Your instructions:
What is needed is an exact copy of the entries below, with every picture left out.

Record extracts:
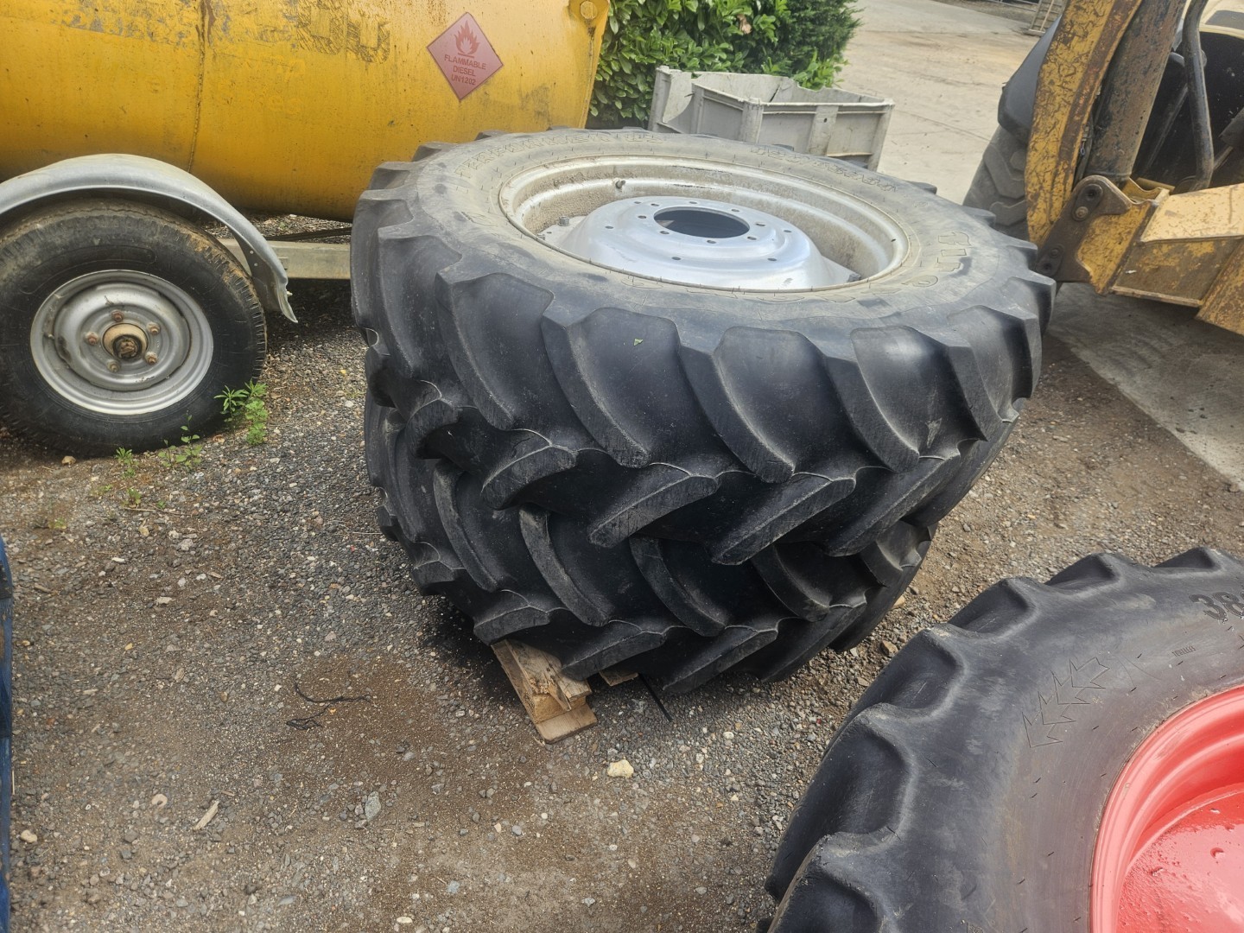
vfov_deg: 58.9
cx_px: 622
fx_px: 827
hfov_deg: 73.9
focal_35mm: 23
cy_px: 466
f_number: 1.8
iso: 32
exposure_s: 1/305
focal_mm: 5.4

Result of the task:
vfov_deg: 58.9
cx_px: 622
fx_px: 827
hfov_deg: 73.9
focal_35mm: 23
cy_px: 466
f_number: 1.8
iso: 32
exposure_s: 1/305
focal_mm: 5.4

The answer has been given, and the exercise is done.